I have a couple of quick negatives that haven't fit in any of the categories above. Not all games ("active content") work on the Touch that worked on the Keyboard. If this is a dealbreaker for you, check your games' detail pages to see the "Available on these devices" text that has an arrow you can hover over to list the supported Kindles. I'm hoping that publishers can modify their games to work on the Touch, but I haven't seen official word on this. If someone has an answer on this, please leave a comment because I'm curious. Additionally, when upgrading to a new Kindle you have to download all your items one-by-one and re-create your collections. That's super annoying. Hopefully, the Kindle folks will fix this in the future since they already made a change to back up your personal documents to the cloud just before the announcement of the new Kindles, which makes downloading those to new devices easier, at least. (By the way, there's a sale until Jan 2 where top selling games are $1, several of which are Touch compatible - I'm not big on the Kindle games, but some of them are rather entertaining)

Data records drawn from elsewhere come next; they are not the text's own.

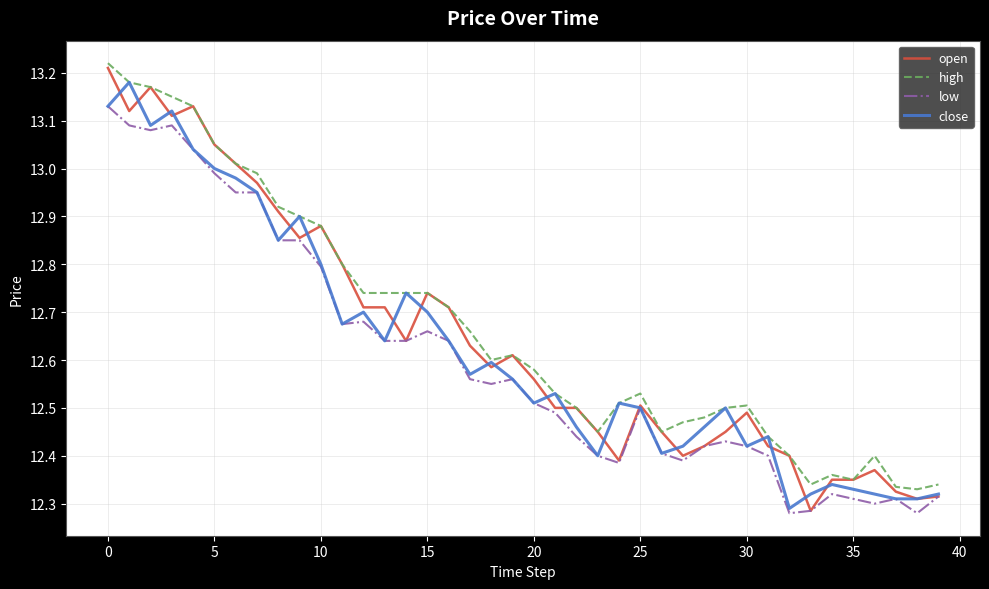

Is this an area chart (filled region under the line)?

No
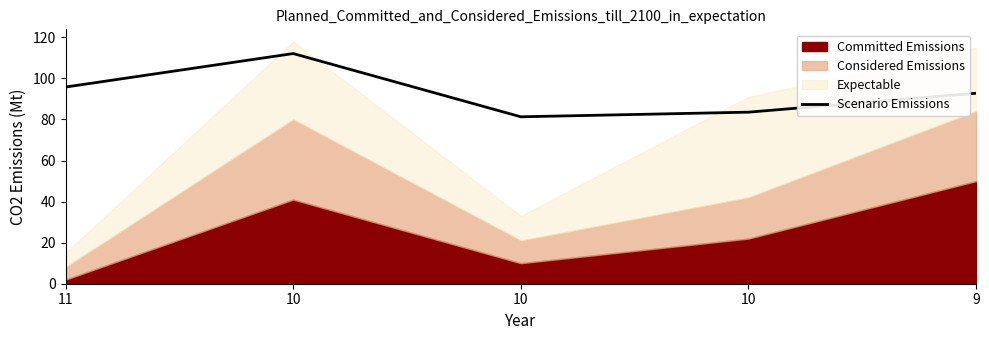

At which category does the data reach its first local peak?

10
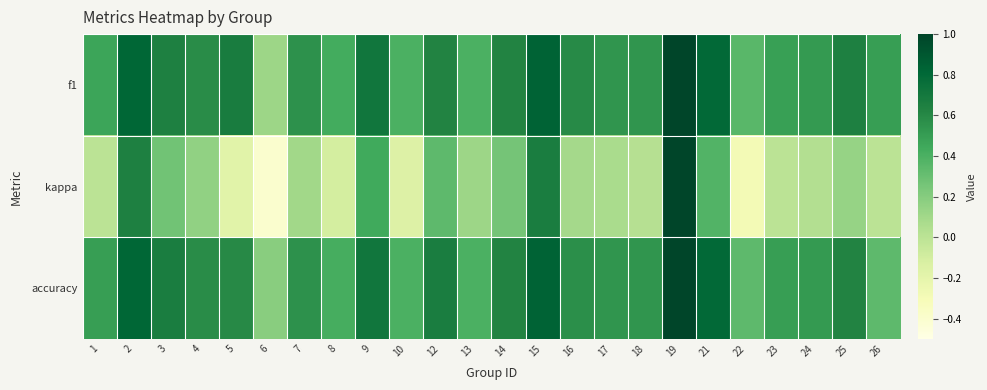

What is the total value across all series at 6?

-0.1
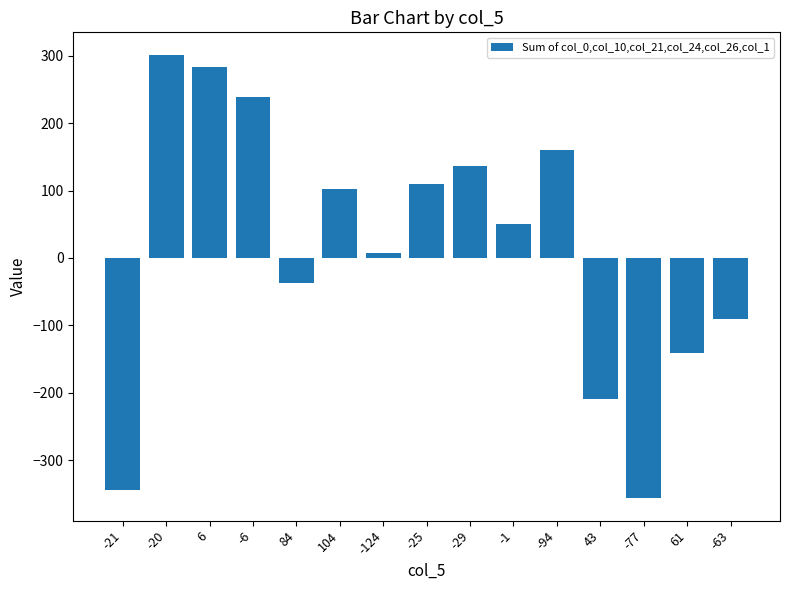

Reading left to right, transcribe all the data shown in this chart.

-345	302	284	239	-37	103	7	110	137	51	160	-210	-357	-141	-91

Alright, I've said enough - time for a verdict. Should you get a Kindle Touch? If you don't have a Kindle Keyboard, it's a no-brainer, in my opinion, that you should. If you have an older Kindle, you're due for an upgrade anyhow. If you don't have one, then you should embrace e-Ink. If you're really scared, pick up the cheapest Kindle and try it out - I really don't think you'll be disappointed. I've played with that one and while I prefer Touch, it's still an improvement over the Kindle Keyboard (though it doesn't have X-ray or speech-to-text). The ads aren't very intrusive and you can easily pay later to turn them off if you hate them so that it'd end up being the price of the ad-free version. If you have a Kindle Keyboard, it's really a judgement call. Are you sick of the d-pad? Do you want one of the new leather cases where the Kindle fits nicely rather than having to fit it into two hooks? Do you want a smaller device? Do you wish reading PDFs was easier? If these things really bother you, like they did for me, go for it. I think for many people, the answer will be no. In fact, I'd recommend for gadgets with annual releases to buy every other iteration. It's the holiday season though so you may consider gifting your Kindle Keyboard (de-registering and wiping is easy) and upgrading to the Touch. I don't at all regret my decision - the more I use it the more I love it. Opinions out there are somewhat mixed, but seem to be leaning positive. Feel free to go to a Staples, Best Buy, etc. and try it out for yourself. I really feel like they kept all the stuff about the Kindle Keyboard that was great (like the ease of use, display, form factor, battery life, etc) and evolved in fixing some of the key misses with the user experience. While I still think there's some touch ups that can be left for future iterations, I'm really happy with the direction that it has moved in.

Addendum: I spoke to a Kindle rep about my frustrations with regard to active content and I was told that Amazon is actually working with publishers to make their games Touch compatible. You won't need to re-buy your games for the Touch (unless you're using the games on 6 Kindles already), they'll just get fixed to work and you'll be able to download them from your archived items.

Addendum #2 (5/10/2012): The latest over-the-air software update adds support for text-to-speech, landscape mode, and some other nifty additions like a modal dialog for the table of contents of a book and translation of words to a few different languages.